| REQUIRED WORK |
For this exercise, restate the records word for word.

*** Opening of MATERIALS PROVIDED ***

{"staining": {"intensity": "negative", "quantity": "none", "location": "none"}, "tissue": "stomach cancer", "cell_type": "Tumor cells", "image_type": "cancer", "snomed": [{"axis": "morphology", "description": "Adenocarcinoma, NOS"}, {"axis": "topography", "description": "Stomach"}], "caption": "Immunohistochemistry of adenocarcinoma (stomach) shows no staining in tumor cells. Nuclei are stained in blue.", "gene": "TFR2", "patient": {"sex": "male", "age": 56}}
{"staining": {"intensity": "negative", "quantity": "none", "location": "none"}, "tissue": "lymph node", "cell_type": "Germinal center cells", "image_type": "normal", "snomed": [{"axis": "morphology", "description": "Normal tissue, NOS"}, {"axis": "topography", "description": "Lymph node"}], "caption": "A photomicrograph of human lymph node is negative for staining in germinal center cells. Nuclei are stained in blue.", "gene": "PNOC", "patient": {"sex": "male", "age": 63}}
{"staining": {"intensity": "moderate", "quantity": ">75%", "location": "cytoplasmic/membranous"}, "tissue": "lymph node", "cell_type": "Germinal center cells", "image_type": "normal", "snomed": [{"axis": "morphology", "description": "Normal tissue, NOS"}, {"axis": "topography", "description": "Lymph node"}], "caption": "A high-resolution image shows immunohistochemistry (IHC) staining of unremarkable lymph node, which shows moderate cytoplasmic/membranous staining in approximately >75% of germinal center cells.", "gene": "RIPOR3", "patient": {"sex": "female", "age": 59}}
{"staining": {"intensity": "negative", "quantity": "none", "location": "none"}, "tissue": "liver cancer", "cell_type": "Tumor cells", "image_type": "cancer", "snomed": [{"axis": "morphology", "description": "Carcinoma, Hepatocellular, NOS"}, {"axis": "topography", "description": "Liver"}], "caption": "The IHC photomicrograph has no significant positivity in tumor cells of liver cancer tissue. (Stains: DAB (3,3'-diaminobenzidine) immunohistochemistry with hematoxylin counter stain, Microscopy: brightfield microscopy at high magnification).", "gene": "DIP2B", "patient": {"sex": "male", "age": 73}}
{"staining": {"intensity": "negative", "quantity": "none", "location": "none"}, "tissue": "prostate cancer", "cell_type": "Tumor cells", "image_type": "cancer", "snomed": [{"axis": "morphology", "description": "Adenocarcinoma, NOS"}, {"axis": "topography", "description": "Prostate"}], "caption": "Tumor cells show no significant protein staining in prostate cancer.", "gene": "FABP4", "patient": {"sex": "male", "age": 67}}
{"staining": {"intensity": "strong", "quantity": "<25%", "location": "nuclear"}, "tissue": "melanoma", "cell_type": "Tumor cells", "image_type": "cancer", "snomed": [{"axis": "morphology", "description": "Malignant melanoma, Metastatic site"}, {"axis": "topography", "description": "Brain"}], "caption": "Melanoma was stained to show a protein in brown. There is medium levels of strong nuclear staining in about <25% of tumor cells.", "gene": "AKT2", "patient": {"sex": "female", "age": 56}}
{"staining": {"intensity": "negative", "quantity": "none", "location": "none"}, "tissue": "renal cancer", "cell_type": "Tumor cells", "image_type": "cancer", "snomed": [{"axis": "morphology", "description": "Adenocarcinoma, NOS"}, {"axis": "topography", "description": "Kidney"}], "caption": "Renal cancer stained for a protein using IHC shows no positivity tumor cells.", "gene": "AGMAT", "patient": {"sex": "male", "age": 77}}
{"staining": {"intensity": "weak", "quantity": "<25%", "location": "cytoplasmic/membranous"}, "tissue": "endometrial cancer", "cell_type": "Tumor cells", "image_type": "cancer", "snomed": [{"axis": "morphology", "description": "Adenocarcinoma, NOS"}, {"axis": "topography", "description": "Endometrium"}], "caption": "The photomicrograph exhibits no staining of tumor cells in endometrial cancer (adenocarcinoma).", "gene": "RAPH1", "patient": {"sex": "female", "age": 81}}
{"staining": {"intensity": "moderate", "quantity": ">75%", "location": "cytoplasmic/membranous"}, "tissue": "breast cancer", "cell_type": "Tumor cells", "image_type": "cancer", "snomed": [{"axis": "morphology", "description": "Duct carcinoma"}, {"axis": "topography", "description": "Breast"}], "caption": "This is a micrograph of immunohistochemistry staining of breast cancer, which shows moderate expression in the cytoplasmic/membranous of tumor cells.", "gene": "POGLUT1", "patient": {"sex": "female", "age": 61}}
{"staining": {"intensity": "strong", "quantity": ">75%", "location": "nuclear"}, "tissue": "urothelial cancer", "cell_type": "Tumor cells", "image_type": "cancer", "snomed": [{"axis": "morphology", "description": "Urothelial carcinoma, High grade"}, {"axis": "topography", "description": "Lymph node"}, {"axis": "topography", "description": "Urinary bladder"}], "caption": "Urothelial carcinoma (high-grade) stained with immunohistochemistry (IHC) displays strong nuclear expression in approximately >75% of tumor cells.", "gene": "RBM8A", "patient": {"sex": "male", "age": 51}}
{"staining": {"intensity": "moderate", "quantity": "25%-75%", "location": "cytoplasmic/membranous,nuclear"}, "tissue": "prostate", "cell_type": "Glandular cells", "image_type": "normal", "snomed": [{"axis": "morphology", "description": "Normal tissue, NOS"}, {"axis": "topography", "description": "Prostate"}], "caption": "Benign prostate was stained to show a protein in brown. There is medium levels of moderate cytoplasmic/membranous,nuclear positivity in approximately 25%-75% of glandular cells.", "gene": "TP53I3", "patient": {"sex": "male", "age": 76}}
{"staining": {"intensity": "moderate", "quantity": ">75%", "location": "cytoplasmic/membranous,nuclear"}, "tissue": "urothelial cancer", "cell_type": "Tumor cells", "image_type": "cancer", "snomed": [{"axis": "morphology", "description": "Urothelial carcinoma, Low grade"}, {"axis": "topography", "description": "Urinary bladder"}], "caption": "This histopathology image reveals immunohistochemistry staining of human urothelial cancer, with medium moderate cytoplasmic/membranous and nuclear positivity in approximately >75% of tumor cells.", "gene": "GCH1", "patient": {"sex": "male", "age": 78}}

*** Close of MATERIALS PROVIDED ***

| TASK RESULT |
{"staining": {"intensity": "negative", "quantity": "none", "location": "none"}, "tissue": "stomach cancer", "cell_type": "Tumor cells", "image_type": "cancer", "snomed": [{"axis": "morphology", "description": "Adenocarcinoma, NOS"}, {"axis": "topography", "description": "Stomach"}], "caption": "Immunohistochemistry of adenocarcinoma (stomach) shows no staining in tumor cells. Nuclei are stained in blue.", "gene": "TFR2", "patient": {"sex": "male", "age": 56}}
{"staining": {"intensity": "negative", "quantity": "none", "location": "none"}, "tissue": "lymph node", "cell_type": "Germinal center cells", "image_type": "normal", "snomed": [{"axis": "morphology", "description": "Normal tissue, NOS"}, {"axis": "topography", "description": "Lymph node"}], "caption": "A photomicrograph of human lymph node is negative for staining in germinal center cells. Nuclei are stained in blue.", "gene": "PNOC", "patient": {"sex": "male", "age": 63}}
{"staining": {"intensity": "moderate", "quantity": ">75%", "location": "cytoplasmic/membranous"}, "tissue": "lymph node", "cell_type": "Germinal center cells", "image_type": "normal", "snomed": [{"axis": "morphology", "description": "Normal tissue, NOS"}, {"axis": "topography", "description": "Lymph node"}], "caption": "A high-resolution image shows immunohistochemistry (IHC) staining of unremarkable lymph node, which shows moderate cytoplasmic/membranous staining in approximately >75% of germinal center cells.", "gene": "RIPOR3", "patient": {"sex": "female", "age": 59}}
{"staining": {"intensity": "negative", "quantity": "none", "location": "none"}, "tissue": "liver cancer", "cell_type": "Tumor cells", "image_type": "cancer", "snomed": [{"axis": "morphology", "description": "Carcinoma, Hepatocellular, NOS"}, {"axis": "topography", "description": "Liver"}], "caption": "The IHC photomicrograph has no significant positivity in tumor cells of liver cancer tissue. (Stains: DAB (3,3'-diaminobenzidine) immunohistochemistry with hematoxylin counter stain, Microscopy: brightfield microscopy at high magnification).", "gene": "DIP2B", "patient": {"sex": "male", "age": 73}}
{"staining": {"intensity": "negative", "quantity": "none", "location": "none"}, "tissue": "prostate cancer", "cell_type": "Tumor cells", "image_type": "cancer", "snomed": [{"axis": "morphology", "description": "Adenocarcinoma, NOS"}, {"axis": "topography", "description": "Prostate"}], "caption": "Tumor cells show no significant protein staining in prostate cancer.", "gene": "FABP4", "patient": {"sex": "male", "age": 67}}
{"staining": {"intensity": "strong", "quantity": "<25%", "location": "nuclear"}, "tissue": "melanoma", "cell_type": "Tumor cells", "image_type": "cancer", "snomed": [{"axis": "morphology", "description": "Malignant melanoma, Metastatic site"}, {"axis": "topography", "description": "Brain"}], "caption": "Melanoma was stained to show a protein in brown. There is medium levels of strong nuclear staining in about <25% of tumor cells.", "gene": "AKT2", "patient": {"sex": "female", "age": 56}}
{"staining": {"intensity": "negative", "quantity": "none", "location": "none"}, "tissue": "renal cancer", "cell_type": "Tumor cells", "image_type": "cancer", "snomed": [{"axis": "morphology", "description": "Adenocarcinoma, NOS"}, {"axis": "topography", "description": "Kidney"}], "caption": "Renal cancer stained for a protein using IHC shows no positivity tumor cells.", "gene": "AGMAT", "patient": {"sex": "male", "age": 77}}
{"staining": {"intensity": "weak", "quantity": "<25%", "location": "cytoplasmic/membranous"}, "tissue": "endometrial cancer", "cell_type": "Tumor cells", "image_type": "cancer", "snomed": [{"axis": "morphology", "description": "Adenocarcinoma, NOS"}, {"axis": "topography", "description": "Endometrium"}], "caption": "The photomicrograph exhibits no staining of tumor cells in endometrial cancer (adenocarcinoma).", "gene": "RAPH1", "patient": {"sex": "female", "age": 81}}
{"staining": {"intensity": "moderate", "quantity": ">75%", "location": "cytoplasmic/membranous"}, "tissue": "breast cancer", "cell_type": "Tumor cells", "image_type": "cancer", "snomed": [{"axis": "morphology", "description": "Duct carcinoma"}, {"axis": "topography", "description": "Breast"}], "caption": "This is a micrograph of immunohistochemistry staining of breast cancer, which shows moderate expression in the cytoplasmic/membranous of tumor cells.", "gene": "POGLUT1", "patient": {"sex": "female", "age": 61}}
{"staining": {"intensity": "strong", "quantity": ">75%", "location": "nuclear"}, "tissue": "urothelial cancer", "cell_type": "Tumor cells", "image_type": "cancer", "snomed": [{"axis": "morphology", "description": "Urothelial carcinoma, High grade"}, {"axis": "topography", "description": "Lymph node"}, {"axis": "topography", "description": "Urinary bladder"}], "caption": "Urothelial carcinoma (high-grade) stained with immunohistochemistry (IHC) displays strong nuclear expression in approximately >75% of tumor cells.", "gene": "RBM8A", "patient": {"sex": "male", "age": 51}}
{"staining": {"intensity": "moderate", "quantity": "25%-75%", "location": "cytoplasmic/membranous,nuclear"}, "tissue": "prostate", "cell_type": "Glandular cells", "image_type": "normal", "snomed": [{"axis": "morphology", "description": "Normal tissue, NOS"}, {"axis": "topography", "description": "Prostate"}], "caption": "Benign prostate was stained to show a protein in brown. There is medium levels of moderate cytoplasmic/membranous,nuclear positivity in approximately 25%-75% of glandular cells.", "gene": "TP53I3", "patient": {"sex": "male", "age": 76}}
{"staining": {"intensity": "moderate", "quantity": ">75%", "location": "cytoplasmic/membranous,nuclear"}, "tissue": "urothelial cancer", "cell_type": "Tumor cells", "image_type": "cancer", "snomed": [{"axis": "morphology", "description": "Urothelial carcinoma, Low grade"}, {"axis": "topography", "description": "Urinary bladder"}], "caption": "This histopathology image reveals immunohistochemistry staining of human urothelial cancer, with medium moderate cytoplasmic/membranous and nuclear positivity in approximately >75% of tumor cells.", "gene": "GCH1", "patient": {"sex": "male", "age": 78}}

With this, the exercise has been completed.